> TEXT SECTION:
______

Alfred Hitchcock was a trendsetting director, to say the least. He constantly pushed the boundaries of the thriller/horror genre. In the 1960s film, Psycho, he especially pushed these limits as, by this time, he has perfected his uniquely masterful directorial style that he has been since the 1930s. With this film, Hitchcock redefines horror and shifts it from the universal monster movies to something much more terrifying, exploration of the self. He does this by weaving elements of Freudian psychoanalysis and a clever use of the camera.

The plot of the film is seemingly simple to follow in the beginning when the audience is introduced to the first protagonist, Marion Crane. The opening shot reflects the audience, thrusted into the story line and looking for a subject to follow. The camera is panning over Phoenix and slowly comes in on a window where the audience has found subjects to watch, unaware of the story they have begun to observe. With some dexterous cinematography, Hitchcock quickly establishes Marion as the story’s protagonist. He begins with placing both Sam and Marion on an equal standard, but this quickly shifts as Hitchcock places much favor on Marion. Both characters are in an adulterous relationship as Sam is a married man, who lives in Fareville, California. Marion expresses her desire to see him under “respectable” circumstances. She suggests that they share a “respectable” dinner with a picture of her mother on the mantle (or more simply, a gaze of authority), and her sister in the kitchen helping her, “broil a steak for three.” This scene also establishes that the conflict in their relationship is mostly economic. Sam explains to Marion how he is tired of, “sweating,” for people that treat him poorly. This is also a foot as to why the two cannot live together, flourishing a happy, healthy relationship. All important aspects to remember as the film progresses.

In the later scene, a very boastful business man comes into her place of work and flirts with her. He waves his money in her face saying, “I never carry more than I could afford to lose,” which is an important line that justifies the audience when encouraged to sympathize with Marion's later decision to run away with the money she is tasked to take to the bank. During a subsequent scene, Marion is in her room packing her things, we see her debating whether or not to steal the money and run away. Hitchcock tells us this by focusing the camera on the envelope of money then moving the camera to her suitcase that she is packing up, alluding to her plan to run away. This scene further accentuates the conflict found in the relationship between Marion and Sam, and that being one of economical in nature as previously established. This desire is what pushes Marion to act. At this point, the audience is sympathetic with Marion and her decision to run away to be with her boyfriend in Fareville and not against her for the very obvious crime she has committed; the audience is rooting for her escape from the law and for a successful arrival to Sam.

______

> INFORMATION PROVIDED:
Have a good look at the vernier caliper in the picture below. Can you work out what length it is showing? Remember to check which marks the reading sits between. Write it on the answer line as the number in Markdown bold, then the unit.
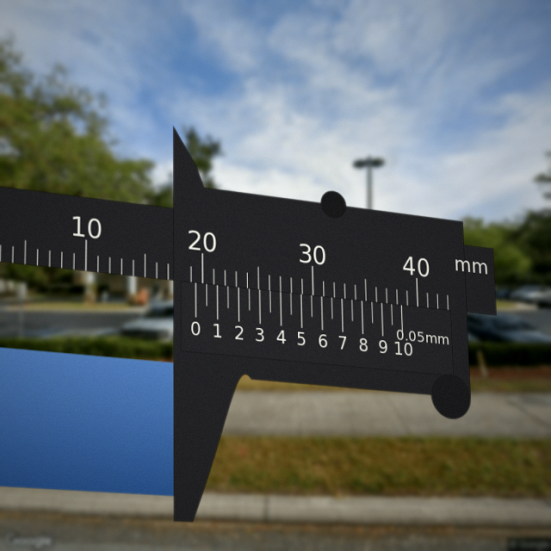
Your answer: **19.4** mm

______

> TASK INSTRUCTIONS:
A: List every word or phrase that the essay on Hitchcock's Psycho places in quotation marks, naming each one once.
B: Write the next part of the essay on Hitchcock's Psycho, picking up after its last sentence.

> TASK-BY-TASK OUTPUTS:
A:
respectable
broil a steak for three
sweating
I never carry more than I could afford to lose

B:
As Marion nears the motel during her fleet from her crime, the lighting darkens and the camera shots come much tighter into Marions face, alluding to the coming danger; the view that Marion and the audience have becomes intensely blurry and unclear, until she sees the sign for the Bates Motel. During her tense drive, the transitions between shots change. Up until this point in the movie, the shots are transitioned by fades, which alludes to the passage of time. During Marions run from Phoenix, however, Hitchcock uses cuts between shots. This is used to emphasize the anxiety that Marion feels as she runs away and also how she does not feel the passage of time; in each cut, the environment becomes darker but no passage of time is alluded to.

Also here, the style of the film moves from the very realist and objective to one painted in much subjectivity. This happens through the subtle shift of seeing the world through Marions perspective instead of viewing the story from an outside stance. I think that this shift mirrors that of when someone meets a new person. People are not the most sympathetic or empathetic with someone they just met. However, after coming to understand their motives behind their actions and judging them to be justified, only then does someone really become fully sympathetic towards that new person.

Finally, we meet Norman Bates (his name derived from the word “normal” which becomes clearly ironic at the end of the film) as Marion arrives at the Bates Motel. Norman is perceived as slightly socially awkward with his odd hobby in taxidermy and offsetting dialogue. The audience is made to have pity on the lonely and pathetic existence that Norman lives, which is brilliantly done by Hitchcock as it only makes the story that much more interesting as we are forced to view Norman in a relatively positive light.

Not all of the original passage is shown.